Queen Camilla is wearing her first tiara in her new royal role.
Camilla brought out the dazzling piece for Charles’ first state visit as King, welcoming Cyril Ramaphosa, the President of South Africa, to the U.K. The tiara was previously owned by the late Queen Elizabeth II, who wore the sparkler to Singapore in 1989 and for China’s state visit to the U.K. in 2015.
Continuing to wear royal blue as she did earlier in the day, Queen Camilla looked regal in a lace evening gown by Bruce Oldfield and royal regalia — the blue Order of the Garter sash plus Dame Grand Cross of the Royal Victorian Order star and sash. She further accessorized with the Belgian Sapphire Tiara’s coordinating necklace and bracelet.

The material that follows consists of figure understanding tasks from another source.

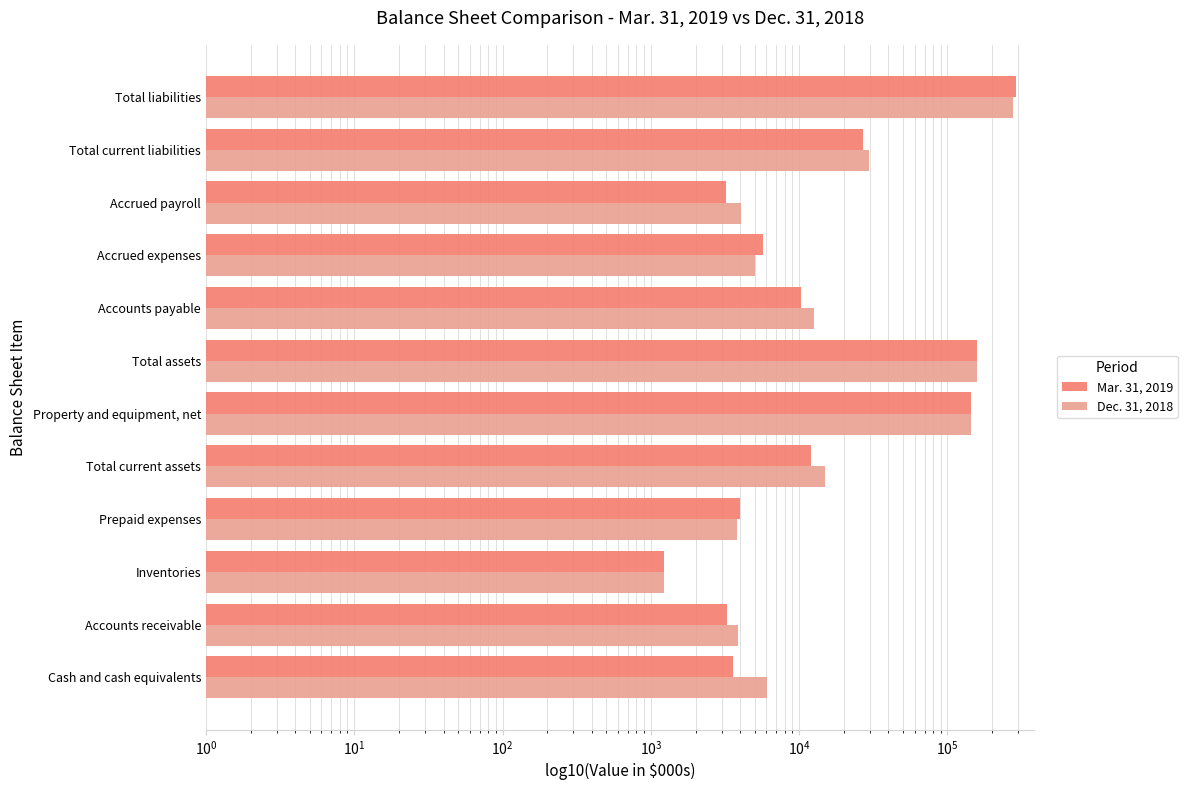

Reading left to right, transcribe all the data shown in this chart.

Mar. 31, 2019: 3562	3266	1233	4016	12077	144562	156969	10323	5706	3189	27103	290860
Dec. 31, 2018: 6026	3874	1218	3808	14926	143539	158724	12629	5039	4048	29607	277945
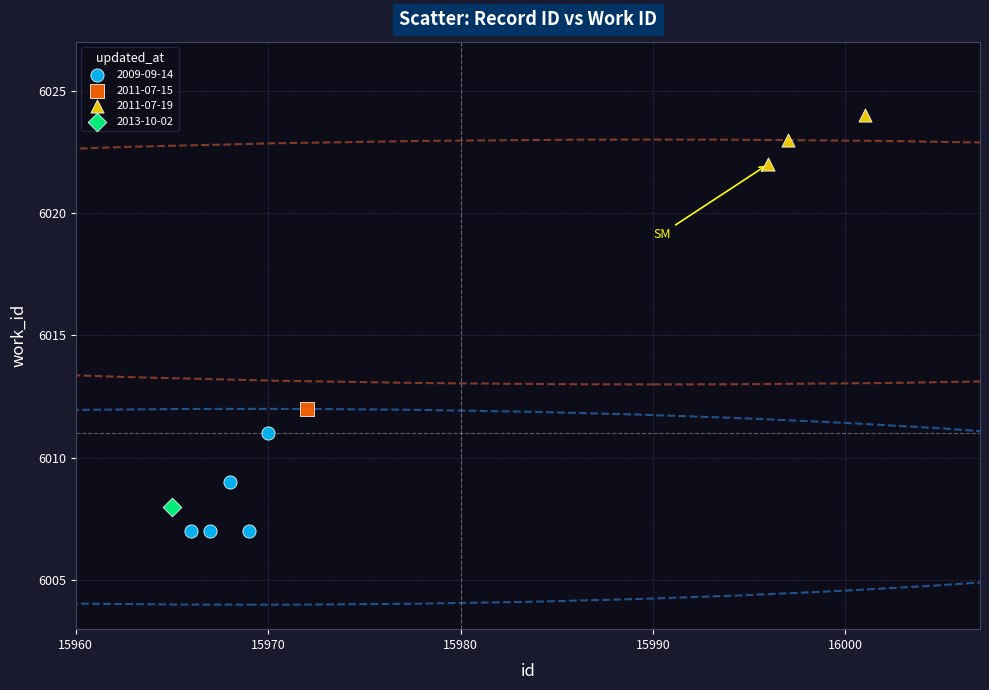

What are all the series names shown in the legend?

2009-09-14, 2011-07-15, 2011-07-19, 2013-10-02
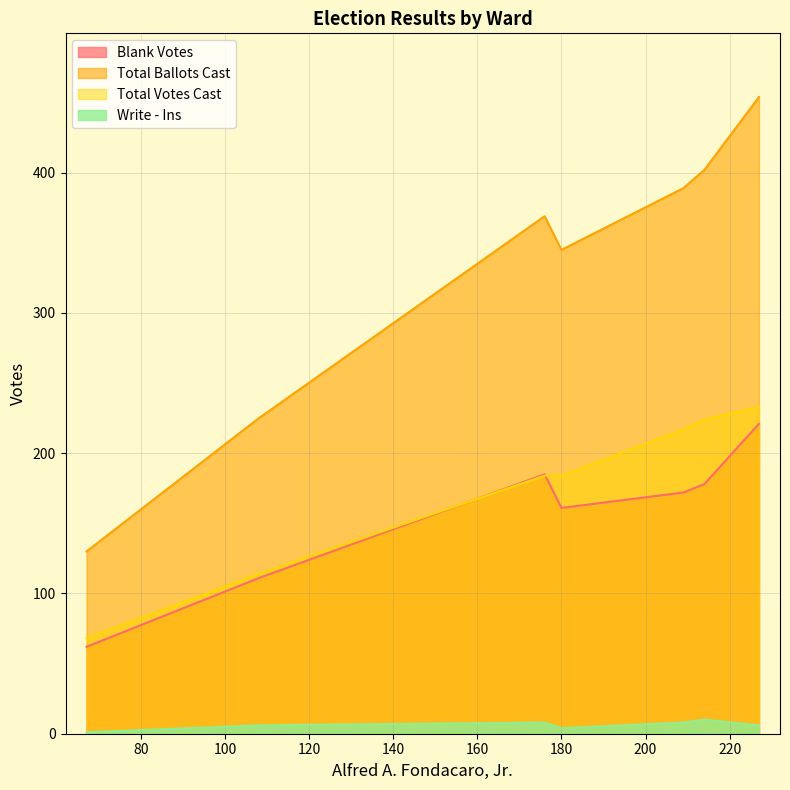

True or false: Total Ballots Cast has a value of 402 at Ward 7.

True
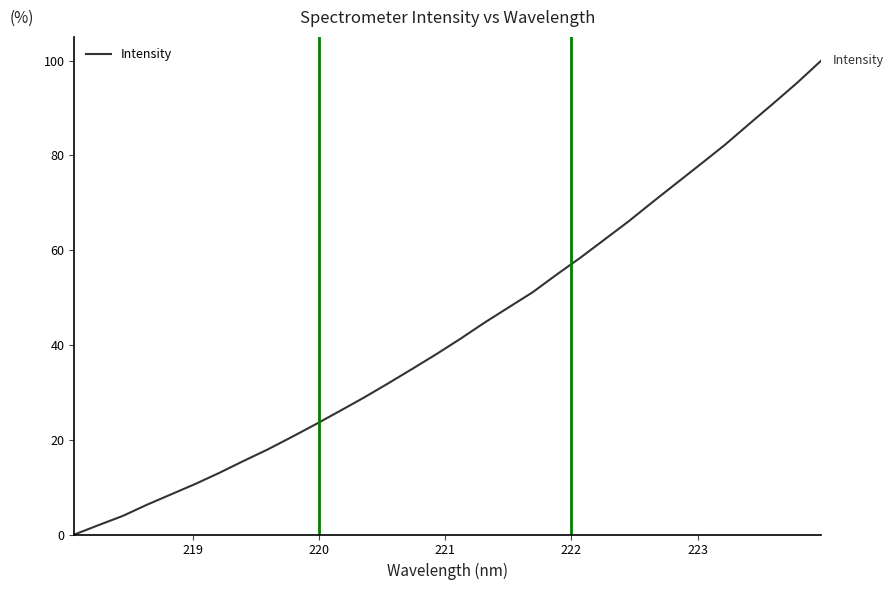

What is the maximum value shown in the chart?

100.0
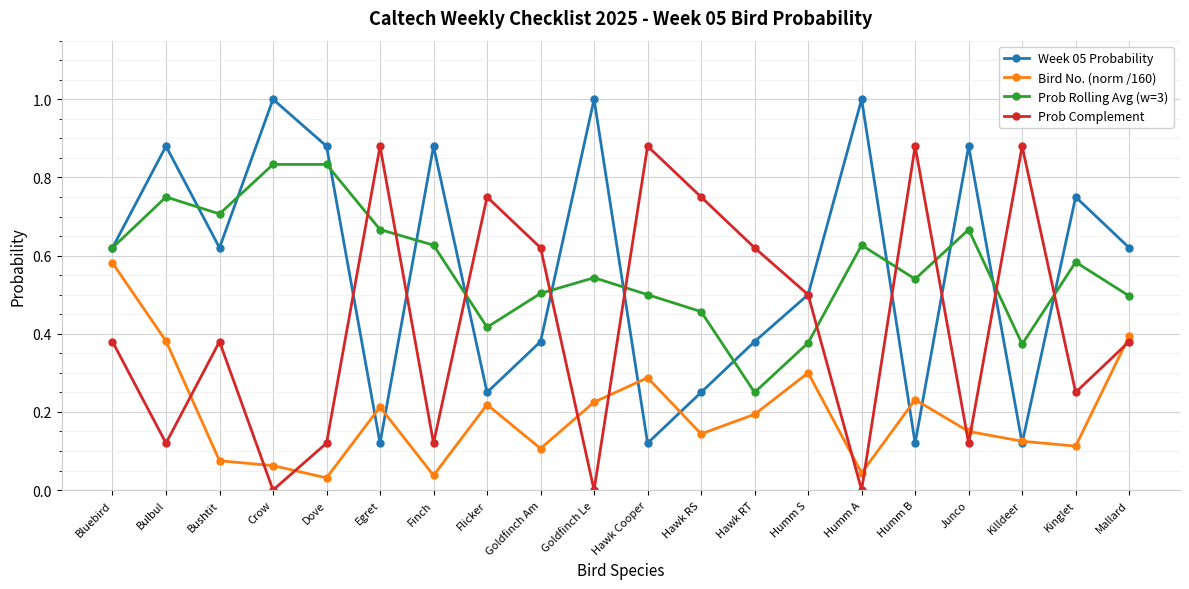

Is the value of Bird No. (norm /160) at Hawk RS greater than the value of Prob Rolling Avg (w=3) at Mallard?

No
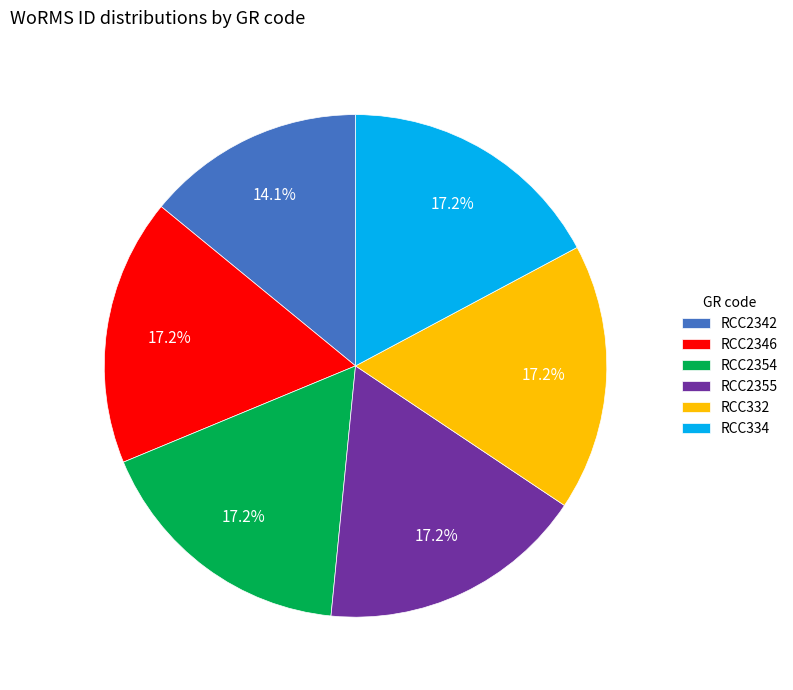

Which category has the smallest portion of the pie?

RCC2342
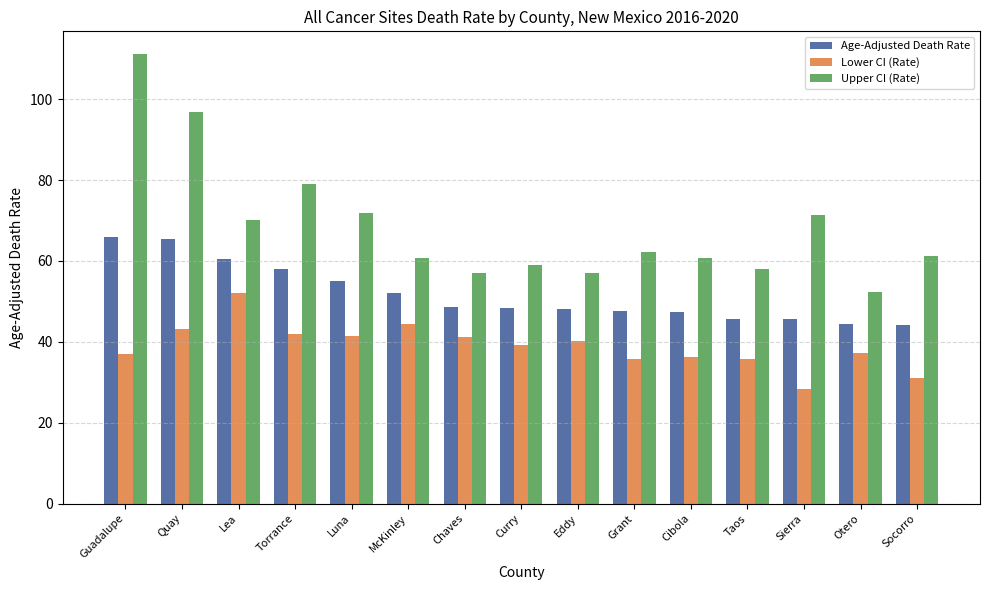

What is the total value across all series at Guadalupe?

214.3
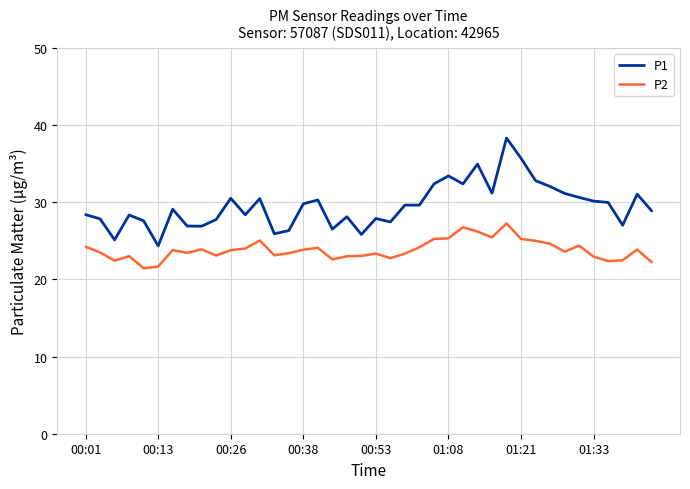

What is the highest value of the P1 series?

38.3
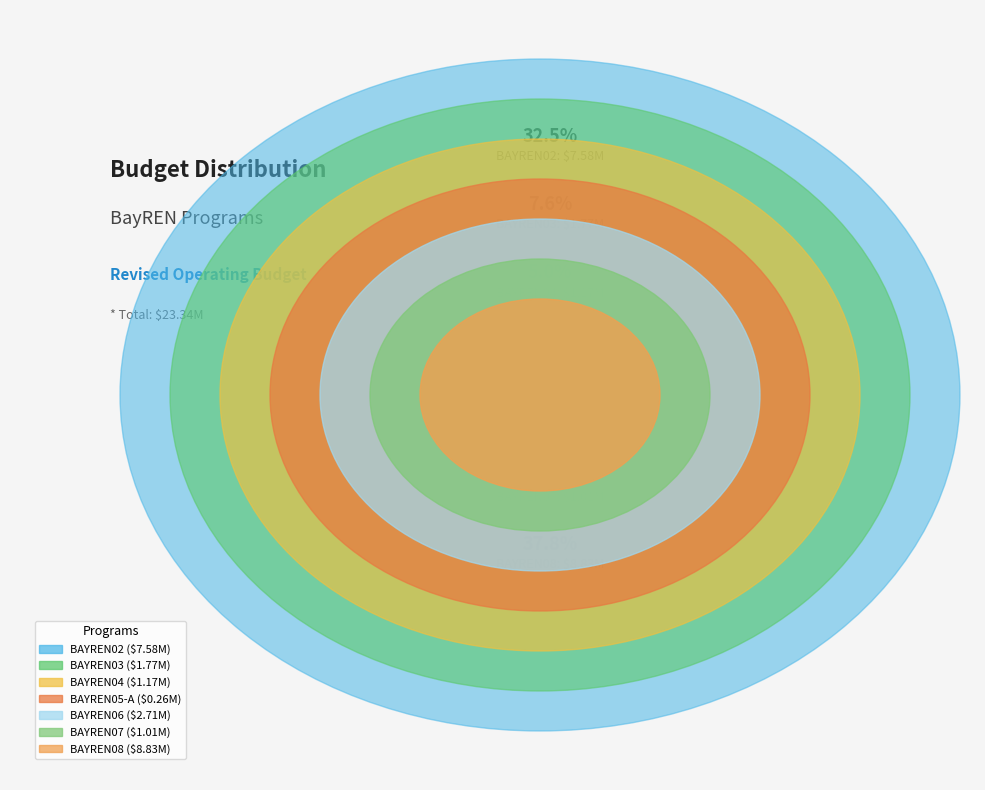

Count the number of slices in the pie.

7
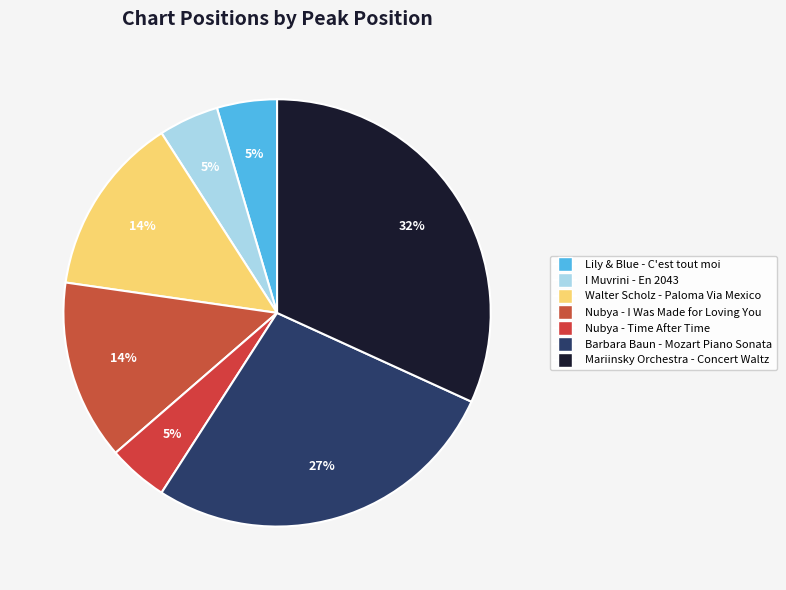

How many segments does this pie chart have?

7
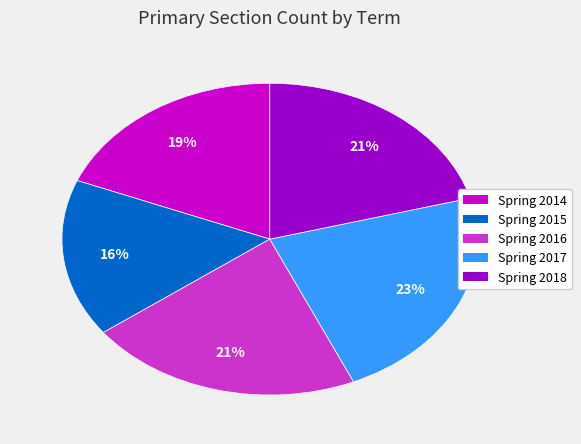

Which has a higher value, Spring 2015 or Spring 2017?

Spring 2017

While Camilla opted not to wear the designated earrings, the whole set together is known as the King George VI Victorian Suite. King George gave his daughter, then-Princess Elizabeth, the tiara, necklace and earrings as a wedding gift in 1947. The jewels are believed to date back to the mid-1800s, with the bracelet added to the suite in the 1960s.
The Queen Consort has historically had a bolder taste in tiaras than Kate Middleton, who sported her go-to Queen Mary’s Lover’s Knot tiara for the state banquet. While the Princess of Wales has worn the Queen Mary’s Lover’s Knot and Lotus Flower for previous state occasions, Camilla has chosen the larger Delhi Durbar and Greville Tiara for diplomatic dinners.
The tiara wear is a first for the British royals in nearly three years. Due to pandemic-related delays, the South African state visit is the first hosted by the British royal family since then-U.S. President Donald Trump came to the U.K. in 2019.
Intrigue continues to shroud what crown Camilla might wear for her husband’s coronation this spring. Buckingham Palace previously confirmed that the Queen Consort will be crowned beside King Charles on May 6, 2023.
The obvious choice — the crown made for the coronation of the last Queen Consort, Charles’ grandmother Queen Elizabeth (later known as the Queen Mother to avoid confusion with her daughter, Queen Elizabeth II) in 1937 — contains the controversial Koh-i-Nûr diamond as its centerpiece. The 105.6-carat gem was initially acquired by the then-East India Company and brought to Britain, where it ended up as part of Queen Victoria’s collection. Demands have grown in India for the magnificent diamond to be returned, and the Koh-i-Nûr is also subject to ownership claims in Pakistan and Afghanistan.
Since the gem is completely detachable (as is the velvet cap usually worn for the coronation service), King Charles and Queen Camilla might choose to remove the controversial gem completely. It’s also possible that they will opt for a different crown completely.
A royal source confirmed that President Ramaphosa’s three-day stay was on the calendar before Queen Elizabeth died “peacefully” on Sept. 8.
Prince William and Kate Middleton, both 40, welcomed the South African leader at London’s Corinthia Hotel earlier on Tuesday. They then traveled to Horse Guards Parade, where the full pageantry of the British state was on display as King Charles III and Queen Camilla made the official welcome.
The royals then took place in a royal carriage procession through London to Buckingham Palace, where a private lunch was held and President Ramaphosa viewed an exhibition in the Picture Gallery of items from the Royal Collection related to South Africa.
In the afternoon, President Ramaphosa visited Westminster Abbey to lay a wreath at the Tomb of the Unknown Warrior and take a tour, including viewing the memorial stone for Nelson Mandela, who served as South Africa’s president between 1994 and 1999.
Ramaphosa also visited the Palace of Westminster, where he delivered an address in the Royal Gallery to members of the houses of Parliament and other guests.
Courtiers gave a glimpse into the preparations for the state banquet on social media Monday. The Royal Family Twitter posted footage of the culinary team hard at work, showing a chef recreating South Africa’s national flower, the Protea, into sweet confections to be served at the end of the evening.
The menu for the diplomatic dinner has also been circulated, and guests are in for a treat. The palace will serve grilled brill with wild mushrooms and truffles with sorrel sauce, followed by ballotine of Windsor pheasant filled with artichokes, quince compote and port sauce. Vegetable sides include an assortment of Chantenay Carrots, kale with roasted butternut squash and braised fondant potatoes, plus salad.
For dessert, an iced vanilla parfait with caramelized apples will be served alongside coffee, petit fours and the edible sugar Protea flowers. A selection of French wines will also flow throughout the evening.
In a sustainable nod to the season, the Royal Family Twitter gave a peek into the prep for the floral arrangements that grace tables in the ballroom. The foliage comes from the gardens of Buckingham Palace and Windsor Castle, plus crab apples from Kent.
As seen in a quick clip, the King and Queen even popped into the ballroom before the banquet to check out the splendor for themselves.